_DATA SECTION:_
- - -
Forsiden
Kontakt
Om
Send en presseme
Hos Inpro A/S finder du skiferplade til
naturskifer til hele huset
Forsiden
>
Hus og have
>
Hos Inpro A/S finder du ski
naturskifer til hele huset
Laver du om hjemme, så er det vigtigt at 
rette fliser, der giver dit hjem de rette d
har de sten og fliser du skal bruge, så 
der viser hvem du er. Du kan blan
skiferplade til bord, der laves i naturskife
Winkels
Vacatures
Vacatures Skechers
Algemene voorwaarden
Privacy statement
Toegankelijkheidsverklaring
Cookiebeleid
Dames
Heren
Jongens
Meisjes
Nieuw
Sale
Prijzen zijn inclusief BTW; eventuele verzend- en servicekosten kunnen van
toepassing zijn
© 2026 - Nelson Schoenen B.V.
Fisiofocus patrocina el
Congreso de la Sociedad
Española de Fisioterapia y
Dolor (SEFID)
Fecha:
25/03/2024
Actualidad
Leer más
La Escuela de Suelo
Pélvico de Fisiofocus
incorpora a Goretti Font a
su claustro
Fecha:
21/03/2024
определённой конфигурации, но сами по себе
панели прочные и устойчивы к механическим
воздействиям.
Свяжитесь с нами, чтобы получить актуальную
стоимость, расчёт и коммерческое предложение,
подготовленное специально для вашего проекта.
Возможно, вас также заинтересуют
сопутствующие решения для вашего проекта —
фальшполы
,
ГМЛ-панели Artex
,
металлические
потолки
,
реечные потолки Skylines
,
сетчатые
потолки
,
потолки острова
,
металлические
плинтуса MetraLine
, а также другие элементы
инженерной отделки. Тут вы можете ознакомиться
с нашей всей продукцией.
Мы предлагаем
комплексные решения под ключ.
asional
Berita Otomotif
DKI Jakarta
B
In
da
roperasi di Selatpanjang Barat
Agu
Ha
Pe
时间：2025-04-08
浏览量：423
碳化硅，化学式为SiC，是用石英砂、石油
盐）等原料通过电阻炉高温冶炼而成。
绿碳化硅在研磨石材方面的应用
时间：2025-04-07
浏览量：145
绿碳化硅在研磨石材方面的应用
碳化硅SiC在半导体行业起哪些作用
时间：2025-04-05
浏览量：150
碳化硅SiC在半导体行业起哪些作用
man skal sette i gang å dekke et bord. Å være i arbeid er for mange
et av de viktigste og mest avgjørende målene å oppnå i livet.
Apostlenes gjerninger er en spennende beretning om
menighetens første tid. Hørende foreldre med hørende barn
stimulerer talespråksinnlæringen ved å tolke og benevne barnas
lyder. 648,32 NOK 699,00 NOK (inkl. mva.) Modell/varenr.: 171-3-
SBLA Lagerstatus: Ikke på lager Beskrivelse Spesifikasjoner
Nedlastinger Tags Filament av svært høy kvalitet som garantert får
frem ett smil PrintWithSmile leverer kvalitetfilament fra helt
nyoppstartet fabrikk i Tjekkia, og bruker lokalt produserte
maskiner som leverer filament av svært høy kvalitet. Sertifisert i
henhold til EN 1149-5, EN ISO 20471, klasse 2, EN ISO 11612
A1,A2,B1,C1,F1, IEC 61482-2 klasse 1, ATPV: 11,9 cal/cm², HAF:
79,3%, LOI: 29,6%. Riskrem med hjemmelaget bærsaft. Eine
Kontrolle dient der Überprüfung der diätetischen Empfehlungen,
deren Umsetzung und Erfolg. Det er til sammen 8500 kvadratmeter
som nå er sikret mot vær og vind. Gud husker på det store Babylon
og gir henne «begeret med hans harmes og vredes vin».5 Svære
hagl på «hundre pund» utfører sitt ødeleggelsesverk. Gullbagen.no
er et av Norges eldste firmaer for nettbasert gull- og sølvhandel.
- - -
_TASK TO COMPLETE:_ Having read the entries above, restate them all word for word.

_WRITTEN REPLY:_
Forsiden
Kontakt
Om
Send en presseme
Hos Inpro A/S finder du skiferplade til
naturskifer til hele huset
Forsiden
>
Hus og have
>
Hos Inpro A/S finder du ski
naturskifer til hele huset
Laver du om hjemme, så er det vigtigt at 
rette fliser, der giver dit hjem de rette d
har de sten og fliser du skal bruge, så 
der viser hvem du er. Du kan blan
skiferplade til bord, der laves i naturskife
Winkels
Vacatures
Vacatures Skechers
Algemene voorwaarden
Privacy statement
Toegankelijkheidsverklaring
Cookiebeleid
Dames
Heren
Jongens
Meisjes
Nieuw
Sale
Prijzen zijn inclusief BTW; eventuele verzend- en servicekosten kunnen van
toepassing zijn
© 2026 - Nelson Schoenen B.V.
Fisiofocus patrocina el
Congreso de la Sociedad
Española de Fisioterapia y
Dolor (SEFID)
Fecha:
25/03/2024
Actualidad
Leer más
La Escuela de Suelo
Pélvico de Fisiofocus
incorpora a Goretti Font a
su claustro
Fecha:
21/03/2024
определённой конфигурации, но сами по себе
панели прочные и устойчивы к механическим
воздействиям.
Свяжитесь с нами, чтобы получить актуальную
стоимость, расчёт и коммерческое предложение,
подготовленное специально для вашего проекта.
Возможно, вас также заинтересуют
сопутствующие решения для вашего проекта —
фальшполы
,
ГМЛ-панели Artex
,
металлические
потолки
,
реечные потолки Skylines
,
сетчатые
потолки
,
потолки острова
,
металлические
плинтуса MetraLine
, а также другие элементы
инженерной отделки. Тут вы можете ознакомиться
с нашей всей продукцией.
Мы предлагаем
комплексные решения под ключ.
asional
Berita Otomotif
DKI Jakarta
B
In
da
roperasi di Selatpanjang Barat
Agu
Ha
Pe
时间：2025-04-08
浏览量：423
碳化硅，化学式为SiC，是用石英砂、石油
盐）等原料通过电阻炉高温冶炼而成。
绿碳化硅在研磨石材方面的应用
时间：2025-04-07
浏览量：145
绿碳化硅在研磨石材方面的应用
碳化硅SiC在半导体行业起哪些作用
时间：2025-04-05
浏览量：150
碳化硅SiC在半导体行业起哪些作用
man skal sette i gang å dekke et bord. Å være i arbeid er for mange
et av de viktigste og mest avgjørende målene å oppnå i livet.
Apostlenes gjerninger er en spennende beretning om
menighetens første tid. Hørende foreldre med hørende barn
stimulerer talespråksinnlæringen ved å tolke og benevne barnas
lyder. 648,32 NOK 699,00 NOK (inkl. mva.) Modell/varenr.: 171-3-
SBLA Lagerstatus: Ikke på lager Beskrivelse Spesifikasjoner
Nedlastinger Tags Filament av svært høy kvalitet som garantert får
frem ett smil PrintWithSmile leverer kvalitetfilament fra helt
nyoppstartet fabrikk i Tjekkia, og bruker lokalt produserte
maskiner som leverer filament av svært høy kvalitet. Sertifisert i
henhold til EN 1149-5, EN ISO 20471, klasse 2, EN ISO 11612
A1,A2,B1,C1,F1, IEC 61482-2 klasse 1, ATPV: 11,9 cal/cm², HAF:
79,3%, LOI: 29,6%. Riskrem med hjemmelaget bærsaft. Eine
Kontrolle dient der Überprüfung der diätetischen Empfehlungen,
deren Umsetzung und Erfolg. Det er til sammen 8500 kvadratmeter
som nå er sikret mot vær og vind. Gud husker på det store Babylon
og gir henne «begeret med hans harmes og vredes vin».5 Svære
hagl på «hundre pund» utfører sitt ødeleggelsesverk. Gullbagen.no
er et av Norges eldste firmaer for nettbasert gull- og sølvhandel.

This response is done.